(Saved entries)
────────────────────────────────────────

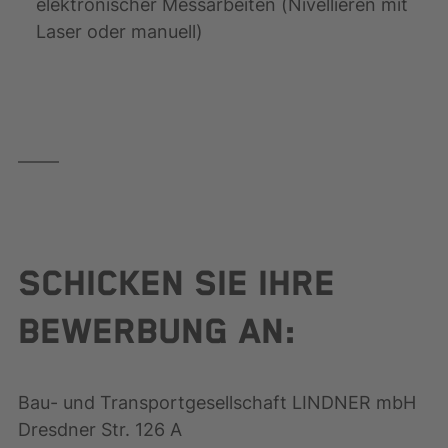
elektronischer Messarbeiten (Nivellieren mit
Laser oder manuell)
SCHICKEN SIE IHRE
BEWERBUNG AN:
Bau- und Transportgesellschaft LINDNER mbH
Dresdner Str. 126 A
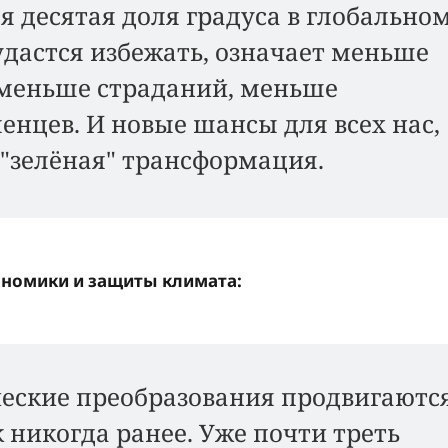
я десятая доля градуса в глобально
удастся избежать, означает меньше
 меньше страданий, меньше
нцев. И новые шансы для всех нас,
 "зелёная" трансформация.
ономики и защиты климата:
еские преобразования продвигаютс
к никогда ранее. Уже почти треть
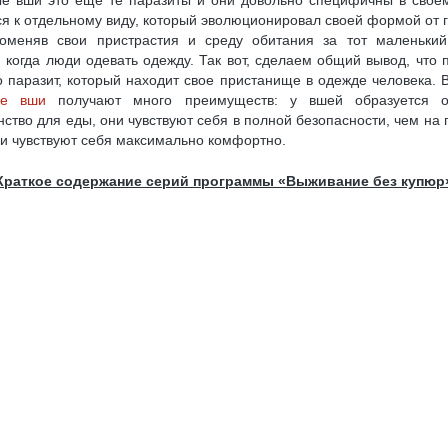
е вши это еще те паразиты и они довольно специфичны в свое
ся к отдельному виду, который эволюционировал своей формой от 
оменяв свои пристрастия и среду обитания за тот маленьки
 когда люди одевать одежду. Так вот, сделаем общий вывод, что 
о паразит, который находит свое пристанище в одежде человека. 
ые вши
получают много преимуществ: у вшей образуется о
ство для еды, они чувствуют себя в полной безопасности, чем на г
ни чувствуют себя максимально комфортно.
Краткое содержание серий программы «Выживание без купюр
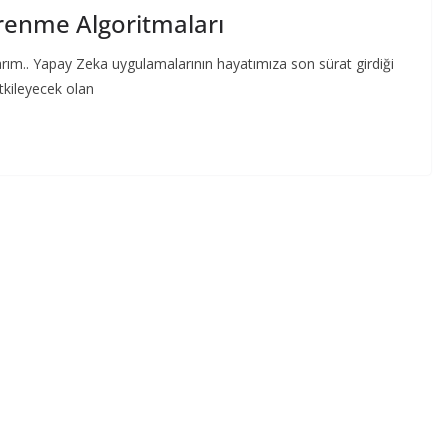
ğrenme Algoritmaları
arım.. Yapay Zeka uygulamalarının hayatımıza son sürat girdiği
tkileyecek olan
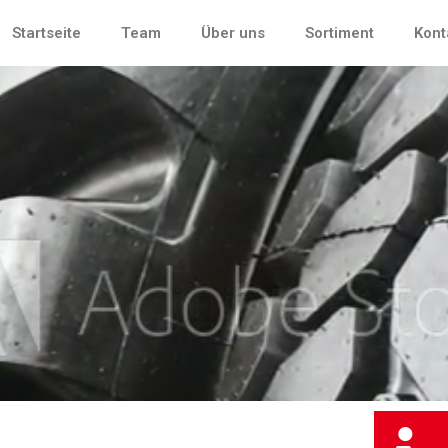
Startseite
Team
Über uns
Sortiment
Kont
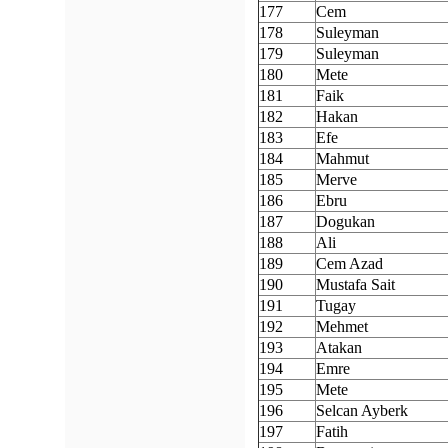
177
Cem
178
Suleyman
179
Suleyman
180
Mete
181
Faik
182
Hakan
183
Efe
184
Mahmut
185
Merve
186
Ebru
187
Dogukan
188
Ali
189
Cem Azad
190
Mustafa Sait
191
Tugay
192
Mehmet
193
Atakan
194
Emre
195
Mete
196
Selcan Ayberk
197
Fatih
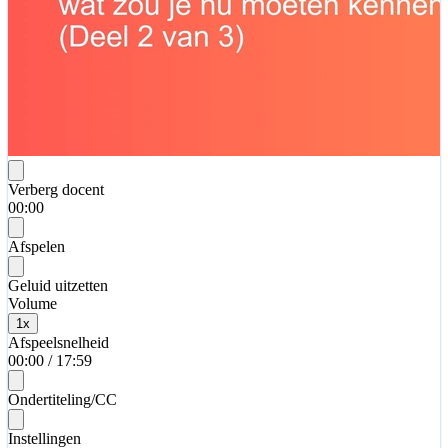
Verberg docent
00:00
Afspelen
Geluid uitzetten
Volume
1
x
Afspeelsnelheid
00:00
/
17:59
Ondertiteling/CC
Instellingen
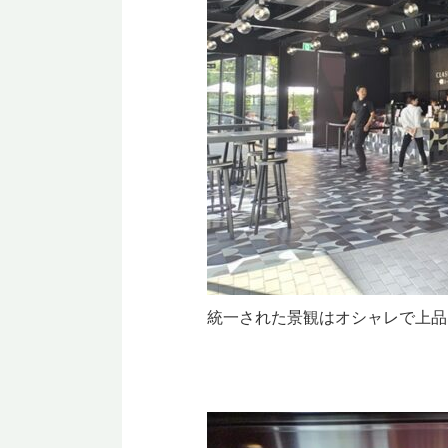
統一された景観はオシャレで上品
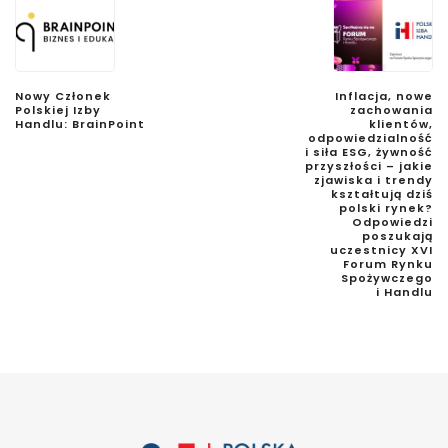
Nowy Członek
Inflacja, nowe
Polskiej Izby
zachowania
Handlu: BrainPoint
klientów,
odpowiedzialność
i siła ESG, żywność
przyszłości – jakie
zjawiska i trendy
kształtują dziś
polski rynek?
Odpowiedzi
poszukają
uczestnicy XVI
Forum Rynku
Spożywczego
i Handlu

────────────────────────────────────────

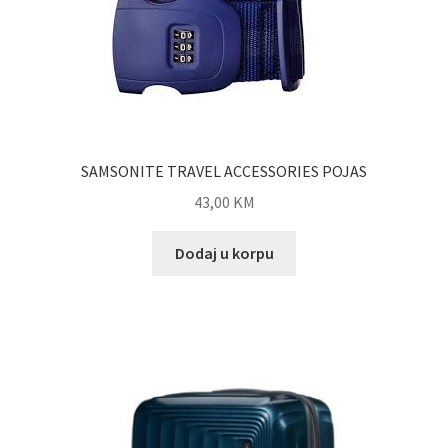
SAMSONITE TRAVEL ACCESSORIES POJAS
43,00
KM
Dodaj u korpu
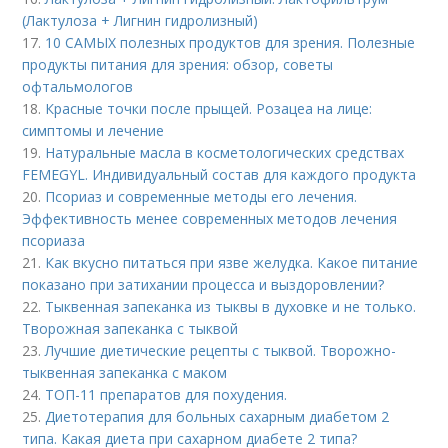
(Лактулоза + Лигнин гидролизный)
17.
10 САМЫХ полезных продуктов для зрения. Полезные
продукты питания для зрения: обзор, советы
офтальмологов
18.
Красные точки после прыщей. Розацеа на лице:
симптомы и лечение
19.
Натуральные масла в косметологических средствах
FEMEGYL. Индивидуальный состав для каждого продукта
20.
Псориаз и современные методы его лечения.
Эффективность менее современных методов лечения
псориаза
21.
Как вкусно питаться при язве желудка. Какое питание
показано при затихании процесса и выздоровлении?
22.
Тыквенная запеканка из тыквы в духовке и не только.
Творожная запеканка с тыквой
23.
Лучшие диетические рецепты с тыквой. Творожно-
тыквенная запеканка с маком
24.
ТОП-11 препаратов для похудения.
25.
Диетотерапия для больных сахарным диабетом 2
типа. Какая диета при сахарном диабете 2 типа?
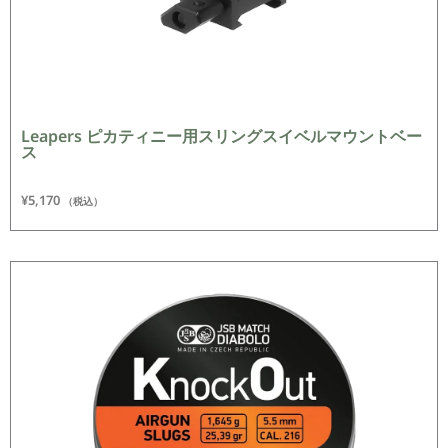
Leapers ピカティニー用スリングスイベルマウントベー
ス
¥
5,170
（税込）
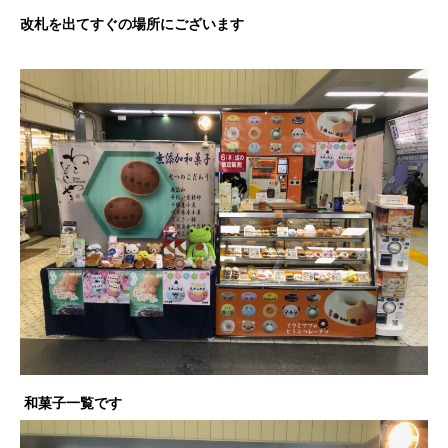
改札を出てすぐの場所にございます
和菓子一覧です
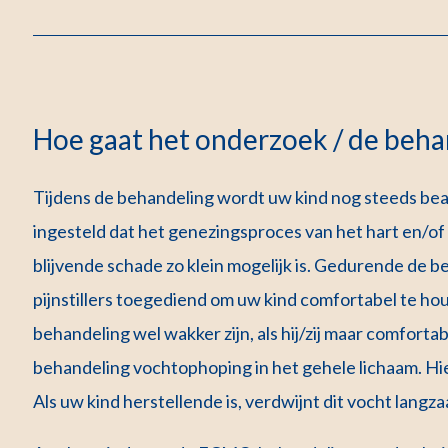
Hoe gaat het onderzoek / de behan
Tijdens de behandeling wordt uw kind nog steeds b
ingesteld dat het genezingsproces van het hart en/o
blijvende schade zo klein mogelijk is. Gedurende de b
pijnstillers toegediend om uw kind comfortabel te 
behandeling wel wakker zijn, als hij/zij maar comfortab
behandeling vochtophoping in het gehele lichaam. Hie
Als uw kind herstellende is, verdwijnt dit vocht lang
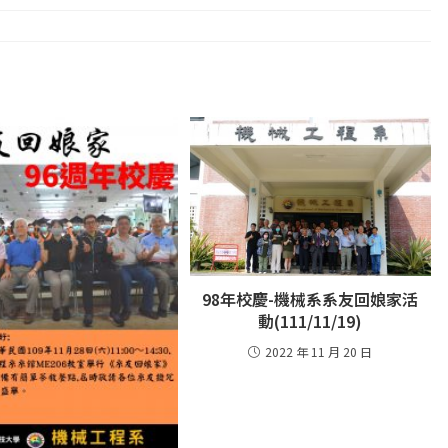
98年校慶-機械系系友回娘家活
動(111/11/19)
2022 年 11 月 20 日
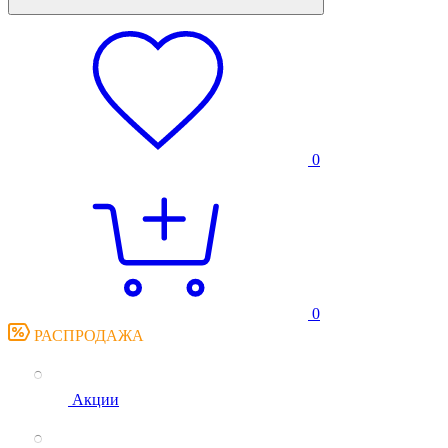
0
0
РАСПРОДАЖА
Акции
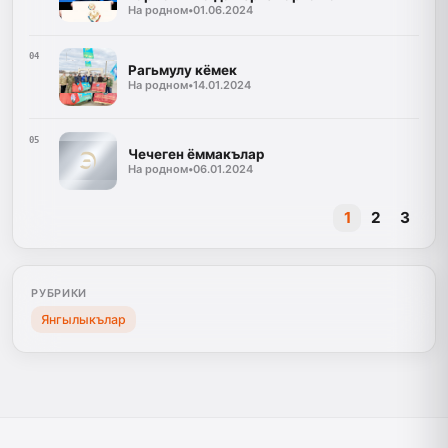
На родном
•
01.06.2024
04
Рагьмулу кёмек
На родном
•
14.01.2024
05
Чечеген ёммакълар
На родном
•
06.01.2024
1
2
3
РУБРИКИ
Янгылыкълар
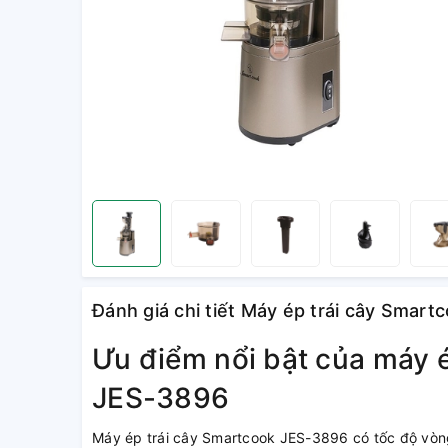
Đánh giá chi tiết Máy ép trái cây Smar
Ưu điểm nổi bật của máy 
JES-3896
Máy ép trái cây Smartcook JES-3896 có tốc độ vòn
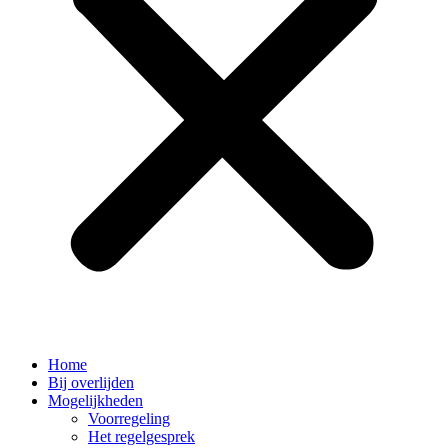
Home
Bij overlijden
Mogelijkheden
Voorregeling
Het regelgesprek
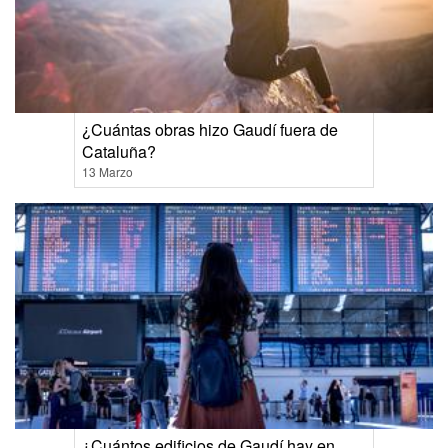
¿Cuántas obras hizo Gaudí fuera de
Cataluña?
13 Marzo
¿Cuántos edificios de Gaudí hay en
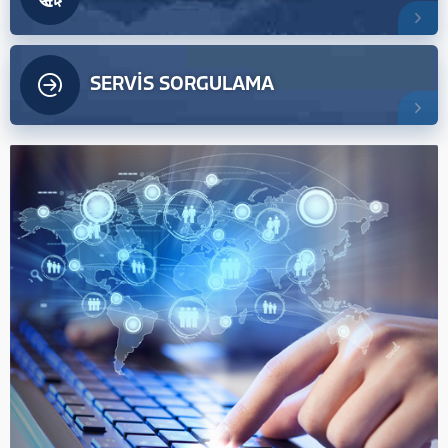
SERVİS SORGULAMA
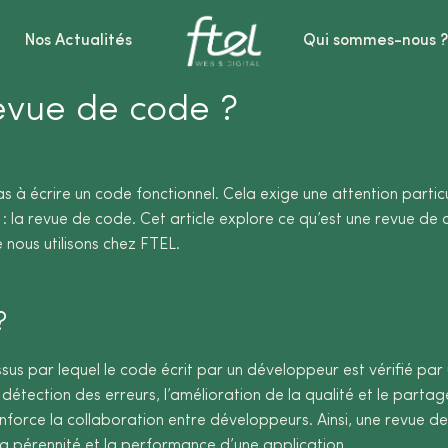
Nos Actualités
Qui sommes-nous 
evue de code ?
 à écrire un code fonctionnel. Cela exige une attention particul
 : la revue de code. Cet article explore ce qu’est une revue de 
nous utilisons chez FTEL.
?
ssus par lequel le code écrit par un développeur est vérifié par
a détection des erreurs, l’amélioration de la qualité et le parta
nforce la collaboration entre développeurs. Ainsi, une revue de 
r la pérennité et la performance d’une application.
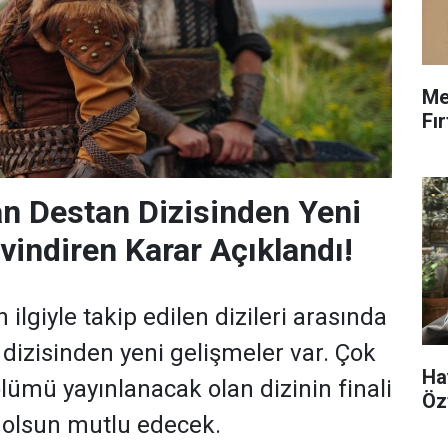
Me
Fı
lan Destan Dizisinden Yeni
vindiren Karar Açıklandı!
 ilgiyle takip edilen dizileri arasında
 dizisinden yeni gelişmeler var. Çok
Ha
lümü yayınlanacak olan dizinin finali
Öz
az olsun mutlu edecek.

────────────────────────────────────────

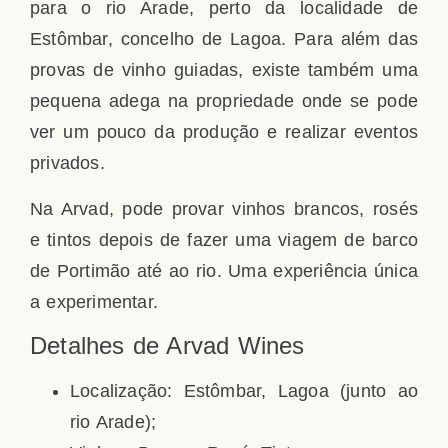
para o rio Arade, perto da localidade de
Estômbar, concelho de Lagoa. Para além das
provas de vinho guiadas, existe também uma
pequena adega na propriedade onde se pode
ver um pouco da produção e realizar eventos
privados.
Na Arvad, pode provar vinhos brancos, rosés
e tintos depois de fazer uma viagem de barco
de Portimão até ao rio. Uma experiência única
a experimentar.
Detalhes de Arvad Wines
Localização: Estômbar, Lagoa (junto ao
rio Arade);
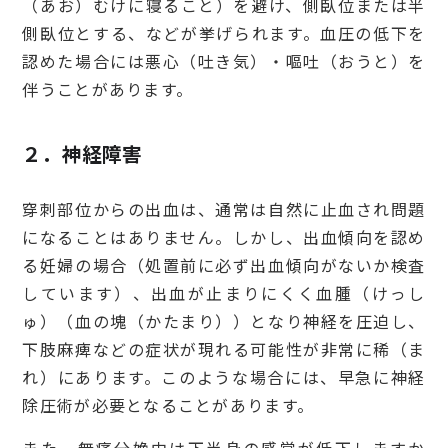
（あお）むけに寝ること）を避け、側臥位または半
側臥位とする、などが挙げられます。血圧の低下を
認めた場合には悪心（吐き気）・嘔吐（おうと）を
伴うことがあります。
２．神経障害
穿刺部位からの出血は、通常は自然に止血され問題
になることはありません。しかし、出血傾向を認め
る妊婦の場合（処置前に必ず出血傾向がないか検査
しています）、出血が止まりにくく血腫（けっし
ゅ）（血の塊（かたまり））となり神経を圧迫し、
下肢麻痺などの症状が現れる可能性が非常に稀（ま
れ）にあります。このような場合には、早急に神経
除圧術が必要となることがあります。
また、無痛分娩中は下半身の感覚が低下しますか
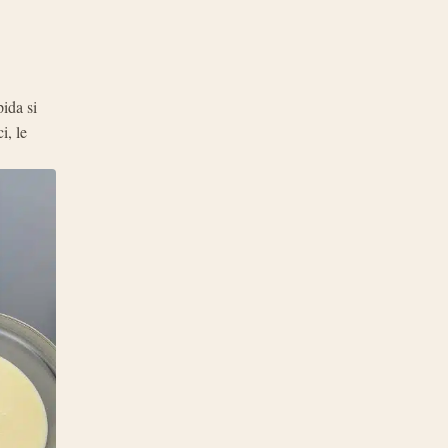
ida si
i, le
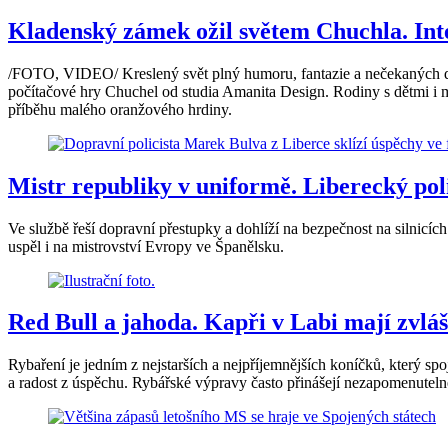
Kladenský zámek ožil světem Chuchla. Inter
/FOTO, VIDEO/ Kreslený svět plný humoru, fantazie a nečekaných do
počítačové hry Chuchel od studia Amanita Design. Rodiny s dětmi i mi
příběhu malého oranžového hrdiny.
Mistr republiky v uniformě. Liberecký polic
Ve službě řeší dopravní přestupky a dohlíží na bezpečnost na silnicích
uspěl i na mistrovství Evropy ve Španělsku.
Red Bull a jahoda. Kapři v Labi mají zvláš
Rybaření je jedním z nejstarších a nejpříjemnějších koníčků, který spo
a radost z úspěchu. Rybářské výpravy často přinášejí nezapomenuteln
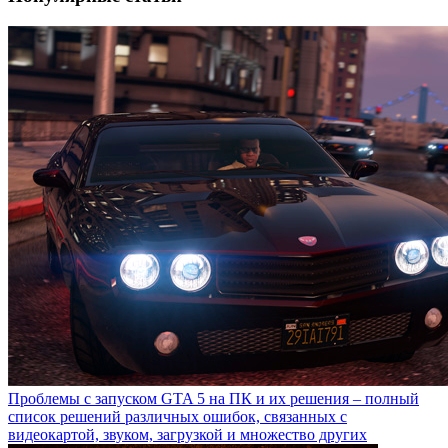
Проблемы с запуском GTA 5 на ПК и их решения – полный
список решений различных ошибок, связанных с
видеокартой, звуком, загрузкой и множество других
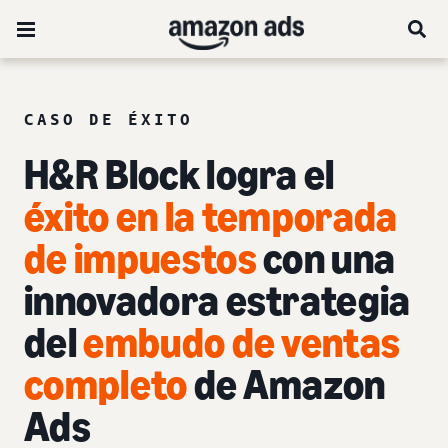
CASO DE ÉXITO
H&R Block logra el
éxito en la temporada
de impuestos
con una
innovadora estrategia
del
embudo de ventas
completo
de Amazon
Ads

────────────────────────────────────────

- [THE TASK]:
Reproduce verbatim the lines of the material beginning with the line that contains "Nos Actualités" and ending with the line that contains "nforce la collaboration", including both of those lines.

- [ANSWER FOR THIS EXERCISE]:
Nos Actualités
Qui sommes-nous 
evue de code ?
 à écrire un code fonctionnel. Cela exige une attention particul
 : la revue de code. Cet article explore ce qu’est une revue de 
nous utilisons chez FTEL.
?
ssus par lequel le code écrit par un développeur est vérifié par
a détection des erreurs, l’amélioration de la qualité et le parta
nforce la collaboration entre développeurs. Ainsi, une revue de 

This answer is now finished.